Sunday, March 12, 2023

Why lung cancer doesn’t respond well to immunotherapy

Good news! Cancer is history (soon)! It is a long step-by-step battle, but humans are winning!

"... In a study of mice, the researchers found that bacteria naturally found in the lungs help to create an environment that suppresses T-cell activation in the lymph nodes near the lungs.
The researchers did not find that kind of immune-suppressive environment in lymph nodes near tumors growing near the skin of mice. ...
For many years, scientists have known that cancer cells can send out immunosuppressive signals, which leads to a phenomenon known as T-cell exhaustion. The goal of cancer immunotherapy is to rejuvenate those T cells so they can begin attacking tumors again.
One type of drug commonly used for immunotherapy involves checkpoint inhibitors, which remove the brakes on exhausted T cells and help reactivate them. This approach has worked well with cancers such as melanoma, but not as well with lung cancer.
... recent work has offered one possible explanation for this: ... that some T cells stop working even before they reach a tumor, because of a failure to become activated early in their development. In a 2021 .. identified populations of dysfunctional T cells that can be distinguished from normal T cells by a pattern of gene expression that prevents them from attacking cancer cells when they enter a tumor. ...
these T cells failed to become fully activated, as a result of inhibition by another population of T cells called regulatory T cells.
These regulatory T cells became strongly activated in lymph nodes that drain from the lungs, but not in lymph nodes near tumors located in the flank, the researchers found. Regulatory T cells are normally responsible for making sure that the immune system doesn’t attack the body’s own cells. However, the researchers found that these T cells also interfere with dendritic cells’ ability to activate killer T cells that target lung tumors. ..."

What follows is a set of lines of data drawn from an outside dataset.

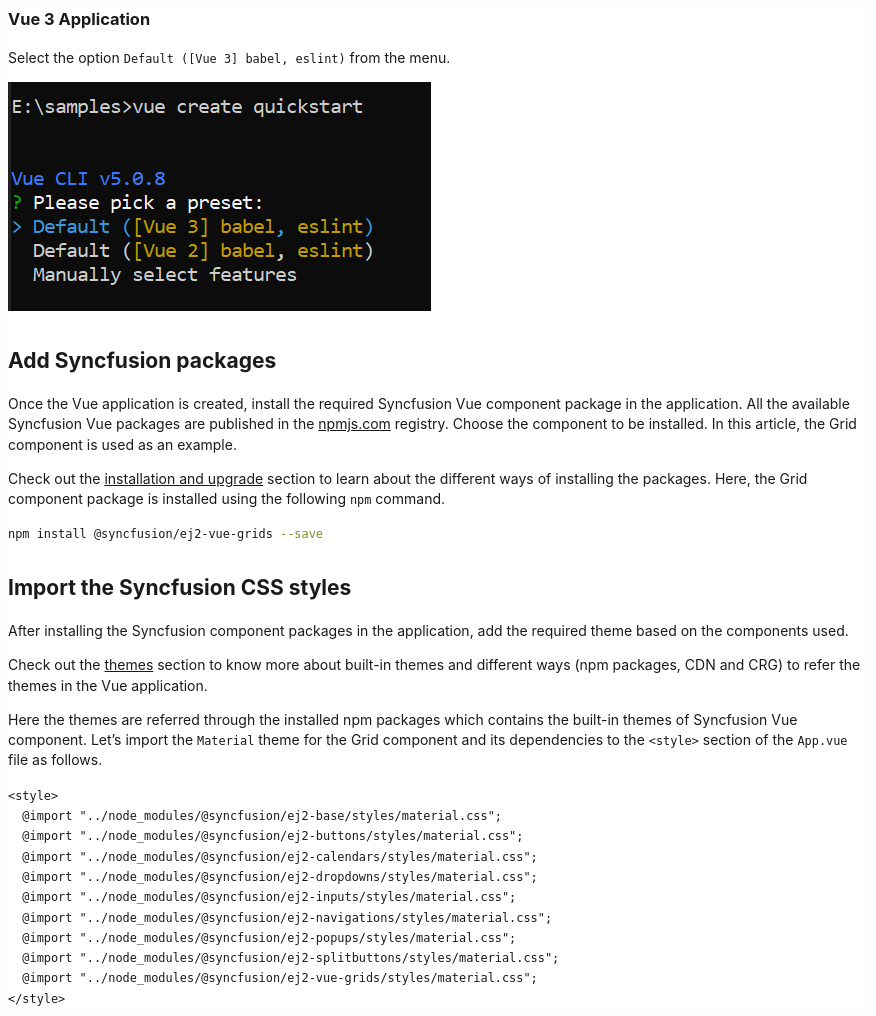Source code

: ### Vue 3 Application

Select the option `Default ([Vue 3] babel, eslint)` from the menu.

![Vue 3 project](images/vue3-terminal.png)

## Add Syncfusion packages

Once the Vue application is created, install the required Syncfusion Vue component package in the application. All the available Syncfusion Vue packages are published in the [npmjs.com](https://www.npmjs.com/search?q=ej2-vue) registry. Choose the component to be installed. In this article, the Grid component is used as an example.

Check out the [installation and upgrade](https://ej2.syncfusion.com/vue/documentation/installation-and-upgrade/installation/) section to learn about the different ways of installing the packages. Here, the Grid component package is installed using the following `npm` command.

```bash
npm install @syncfusion/ej2-vue-grids --save
```

## Import the Syncfusion CSS styles

After installing the Syncfusion component packages in the application, add the required theme based on the components used.

Check out the [themes](https://ej2.syncfusion.com/vue/documentation/appearance/theme/) section to know more about built-in themes and different ways (npm packages, CDN and CRG) to refer the themes in the Vue application.

Here the themes are referred through the installed npm packages which contains the built-in themes of Syncfusion Vue component. Let’s import the `Material` theme for the Grid component and its dependencies to the `<style>` section of the `App.vue` file as follows.

```
<style>
  @import "../node_modules/@syncfusion/ej2-base/styles/material.css";
  @import "../node_modules/@syncfusion/ej2-buttons/styles/material.css";
  @import "../node_modules/@syncfusion/ej2-calendars/styles/material.css";
  @import "../node_modules/@syncfusion/ej2-dropdowns/styles/material.css";
  @import "../node_modules/@syncfusion/ej2-inputs/styles/material.css";
  @import "../node_modules/@syncfusion/ej2-navigations/styles/material.css";
  @import "../node_modules/@syncfusion/ej2-popups/styles/material.css";
  @import "../node_modules/@syncfusion/ej2-splitbuttons/styles/material.css";
  @import "../node_modules/@syncfusion/ej2-vue-grids/styles/material.css";
</style>
```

From the highlights and abstract:
"Highlights
• Lung LN-specific enrichment in IFN-γ induces suppressive Th1-like effector Treg cells
• LN microniches skew Treg cells to be Th1-like and drive DC1 suppression
• Suppressed DC1s prime dysfunctional CD8+ T cell responses against lung cancer
• IFN-γ blockade repolarizes Treg cells and restores CTL priming against lung cancer
Summary
Local environmental factors influence CD8+ T cell priming in lymph nodes (LNs). Here, we sought to understand how factors unique to the tumor-draining mediastinal LN (mLN) impact CD8+ T cell responses toward lung cancer. Type 1 conventional dendritic cells (DC1s) showed a mLN-specific failure to induce robust cytotoxic T cells responses. Using regulatory T (Treg) cell depletion strategies, we found that Treg cells suppressed DC1s in a spatially coordinated manner within tissue-specific microniches within the mLN. Treg cell suppression required MHC II-dependent contact between DC1s and Treg cells. Elevated levels of IFN-γ drove differentiation Treg cells into Th1-like effector Treg cells in the mLN. In patients with cancer, Treg cell Th1 polarization, but not CD8+/Treg cell ratios, correlated with poor responses to checkpoint blockade immunotherapy. Thus, IFN-γ in the mLN skews Treg cells to be Th1-like effector Treg cells, driving their close interaction with DC1s and subsequent suppression of cytotoxic T cell responses."


Why lung cancer doesn’t respond well to immunotherapy | MIT News | Massachusetts Institute of Technology A new study reveals that lymph nodes near the lungs create an environment that weakens T-cell responses to tumors.

Tissue-specific abundance of interferon-gamma drives regulatory T cells to restrain DC1-mediated priming of cytotoxic T cells against lung cancer (no public access)

A new MIT study explains why dendritic cells (green) in lymph nodes that drain from the lungs fail to stimulate killer T cells (white) to attack lung tumors.